• [Activities]:
1 – Copy the article on the TweetGif account leak word for word between "The app requires" and "at press time.", inclusive.
2 – Answer these questions from the article on the TweetGif account leak:
(a) About how many Twitter accounts did LulzSec Reborn leak?
(b) In which countries did police arrest five of the top LulzSec members in March?
(c) How many followers does the TweetGif Twitter account have?

After disbanding original LulzSec group, there is a sudden emerge of another defunt hacking group is under possession. The LulzSec Reborn has recently claimed the responsibility for leaking 10,000 twitter accounts on the internet.
They didn't hacked the twitter itself, but the flaw in the third party app has been an easy target to acomplish the event. The group leaked around 10,000 Twitter usernames and passwords of members who used Tweetgif, an animated Gif-sharing application.
The app requires users to login with their Twitter credentials to use the service and in-turn the website stores individuals username, passwords, bios, locations and secret tokens which has been now made public.
The group, which last month leaked account information from 171,000 members of the military via millitarysingles.com, has not given a reason for its latest hack. Reps from TweetGif could not be reached for comment at press time.
TweetGif lets users post and share animated Gif cliparts, but users have to log in through Twitter. It appears to be a relatively small application with less than 75,000 visitors globally, according to its Flag Counter stats, and only 690 followers of its Twitter account @TweetGif.
The emergence of LulzSec Reborn comes after police in the U.S., Great Britain and Ireland arrested five of the top LulzSec members in March.
However many security researchers, such as F-Secure's Sean Sullivan and Naked Security's Graham Cluley, have cast doubts that original LulzSec members are part of the "new" LulzSec. LulzSec Reborn has been pretty quiet since it launched, claiming only one major attack so far on Militarysingles.com, a dating site.

• [Data under study]:
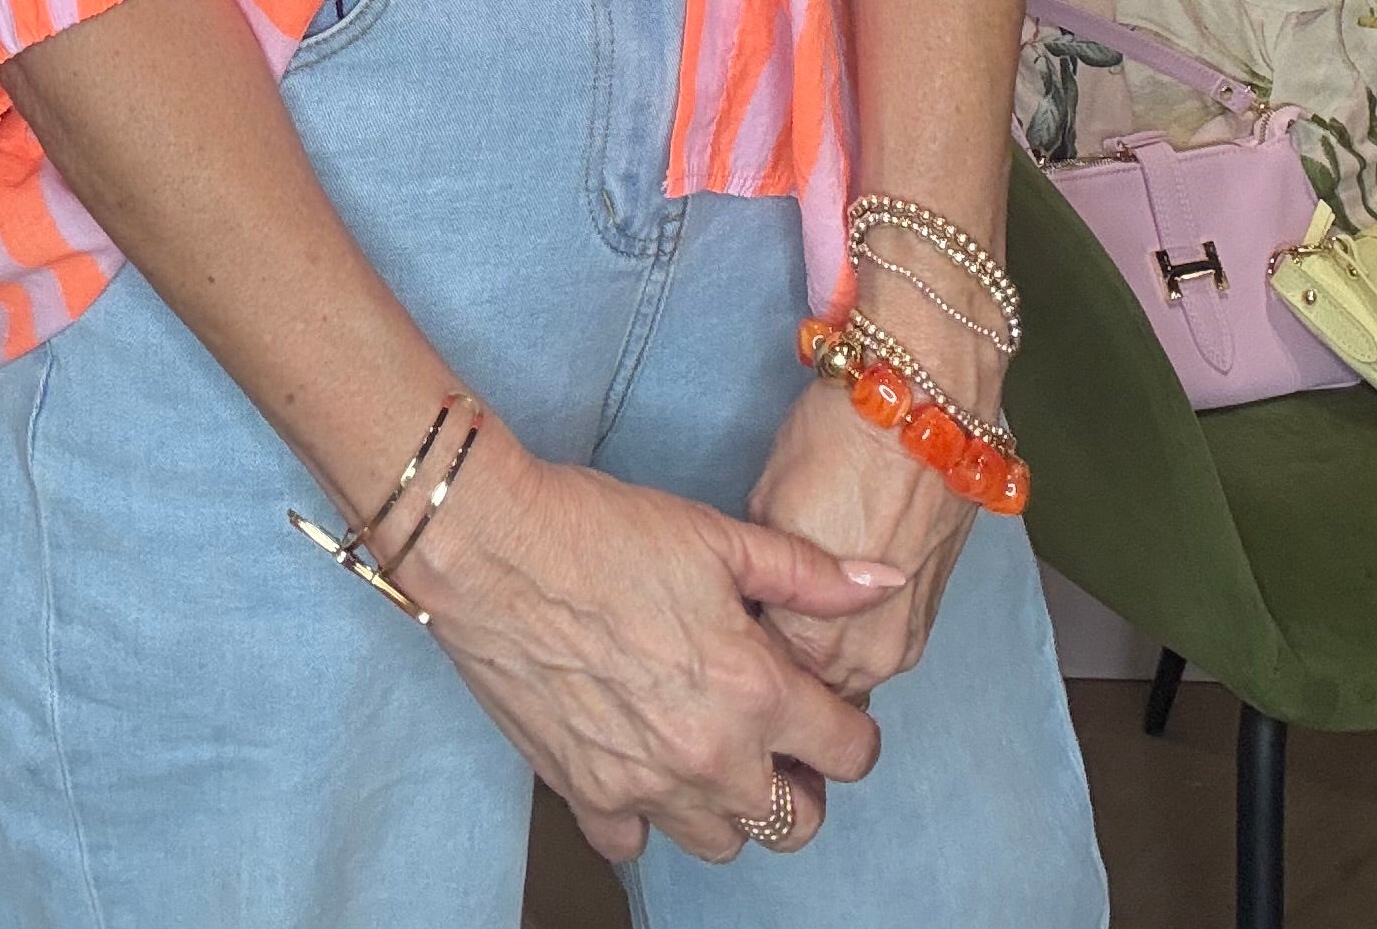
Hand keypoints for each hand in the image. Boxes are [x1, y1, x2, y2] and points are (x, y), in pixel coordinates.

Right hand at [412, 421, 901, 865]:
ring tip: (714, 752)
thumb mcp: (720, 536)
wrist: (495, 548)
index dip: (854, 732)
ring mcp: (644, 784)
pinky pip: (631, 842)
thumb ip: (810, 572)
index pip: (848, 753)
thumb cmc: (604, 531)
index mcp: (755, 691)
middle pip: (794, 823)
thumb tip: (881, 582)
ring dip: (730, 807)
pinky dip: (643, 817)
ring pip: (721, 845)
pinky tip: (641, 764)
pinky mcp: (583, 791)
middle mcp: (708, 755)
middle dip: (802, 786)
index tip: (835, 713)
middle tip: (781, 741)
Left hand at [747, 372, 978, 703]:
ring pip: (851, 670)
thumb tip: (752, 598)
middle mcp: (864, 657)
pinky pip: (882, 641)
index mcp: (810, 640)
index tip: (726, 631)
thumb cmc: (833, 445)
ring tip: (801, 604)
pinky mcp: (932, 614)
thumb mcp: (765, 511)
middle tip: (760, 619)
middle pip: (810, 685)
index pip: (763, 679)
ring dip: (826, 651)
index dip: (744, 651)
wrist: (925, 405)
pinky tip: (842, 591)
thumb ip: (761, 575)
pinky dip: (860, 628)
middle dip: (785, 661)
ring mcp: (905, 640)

• [Task results]:
1 –
The app requires users to login with their Twitter credentials to use the service and in-turn the website stores individuals username, passwords, bios, locations and secret tokens which has been now made public.
The group, which last month leaked account information from 171,000 members of the military via millitarysingles.com, has not given a reason for its latest hack. Reps from TweetGif could not be reached for comment at press time.

2 –
(a) Around 10,000.
(b) The U.S., Great Britain and Ireland.
(c) 690.